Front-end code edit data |

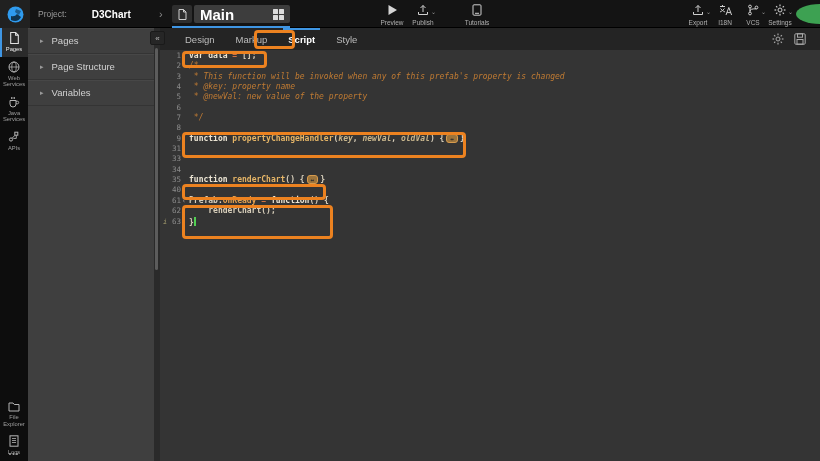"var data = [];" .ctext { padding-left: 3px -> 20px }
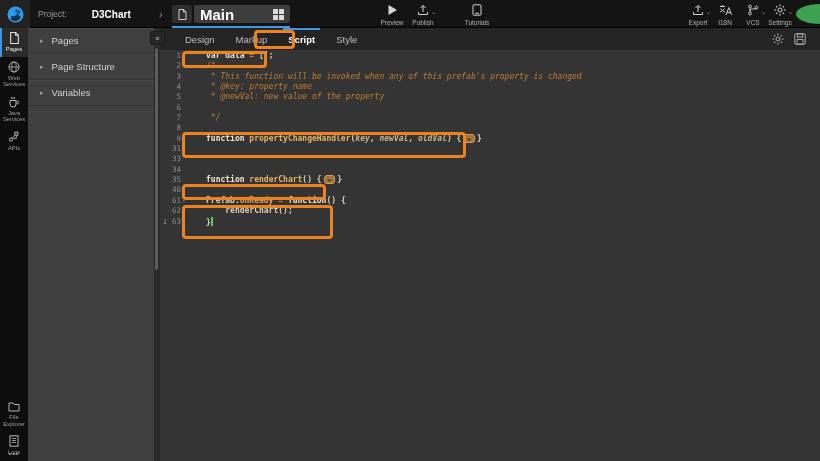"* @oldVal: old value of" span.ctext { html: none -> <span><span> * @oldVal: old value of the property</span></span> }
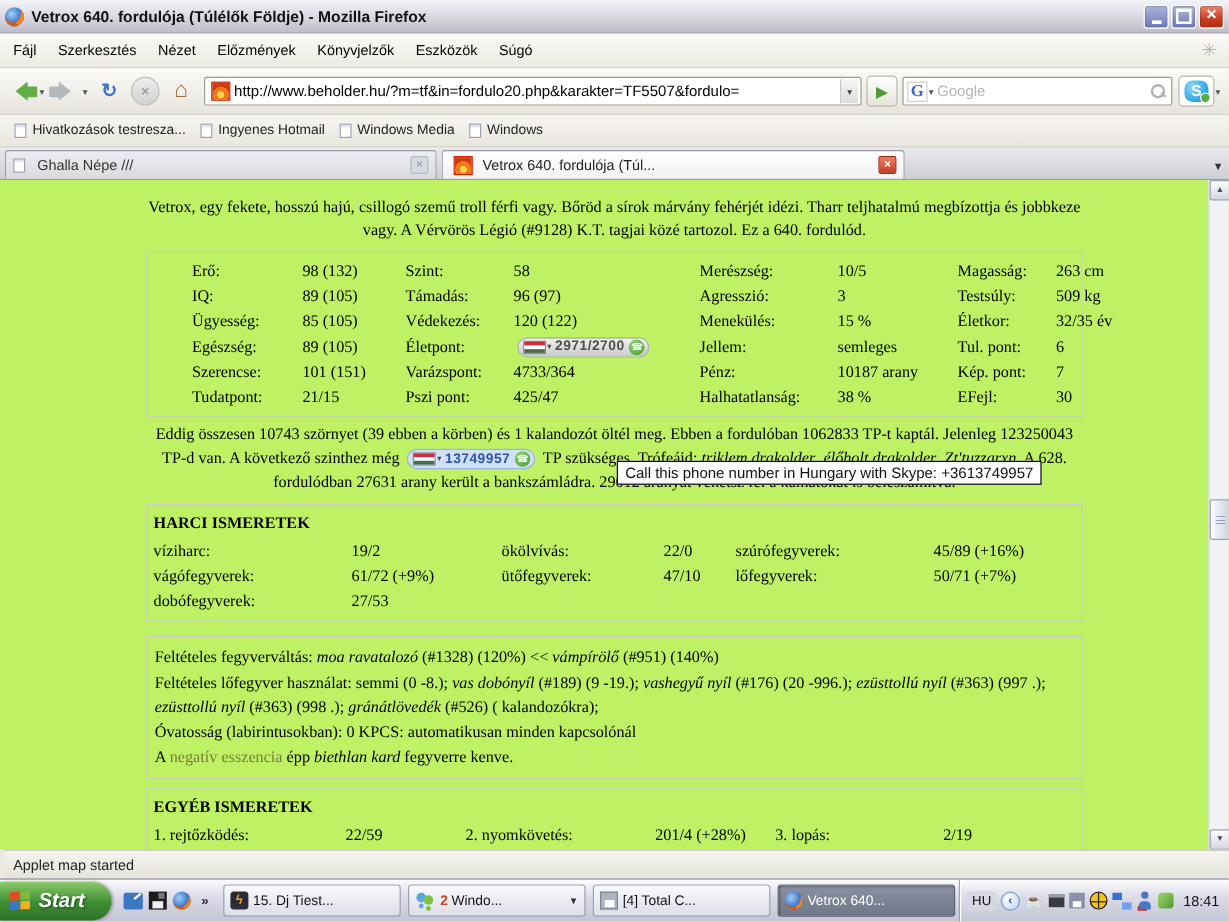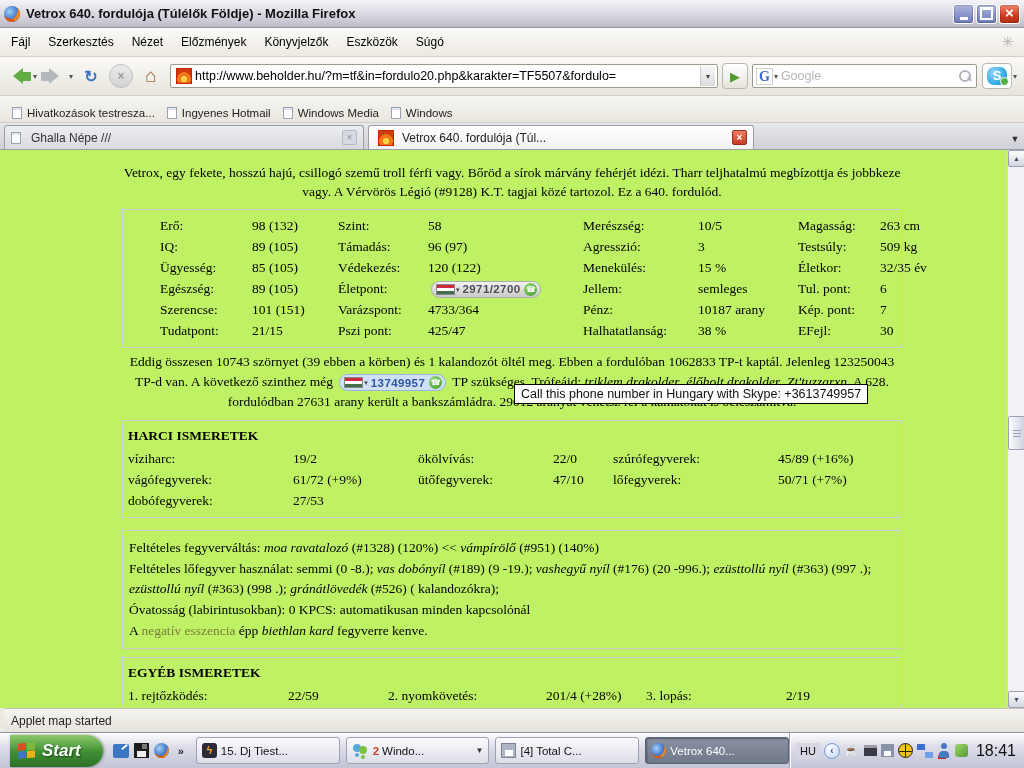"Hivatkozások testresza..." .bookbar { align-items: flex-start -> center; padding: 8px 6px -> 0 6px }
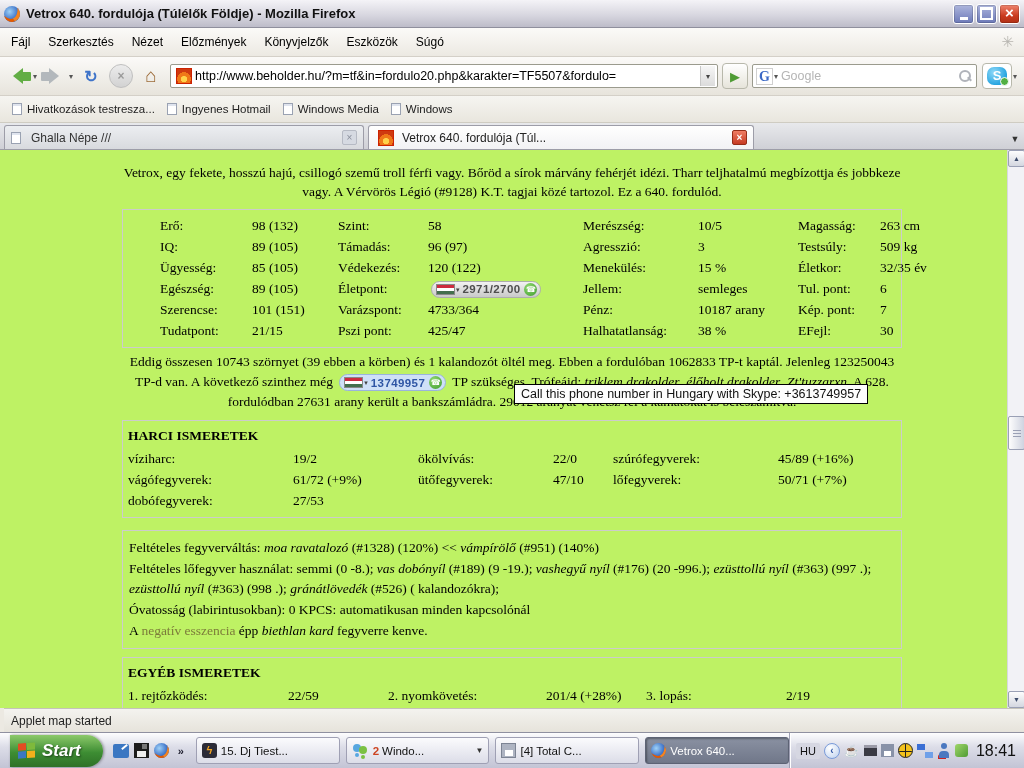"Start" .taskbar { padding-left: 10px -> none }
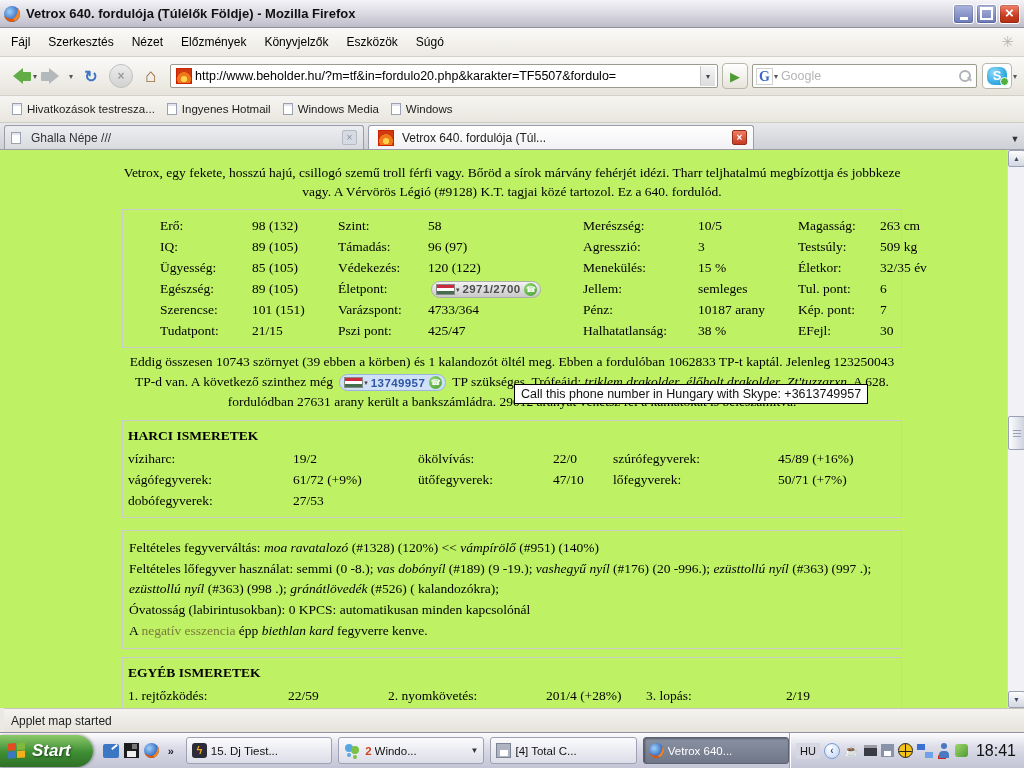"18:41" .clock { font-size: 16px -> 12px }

The task |
Could you return each line, unchanged, from the line containing "align-items: flex-start ->" through the last line of the entries above, leaving out the pictures?

Task answer |
"Hivatkozások testresza..." .bookbar { align-items: flex-start -> center; padding: 8px 6px -> 0 6px }
"Start" .taskbar { padding-left: 10px -> none }
"18:41" .clock { font-size: 16px -> 12px }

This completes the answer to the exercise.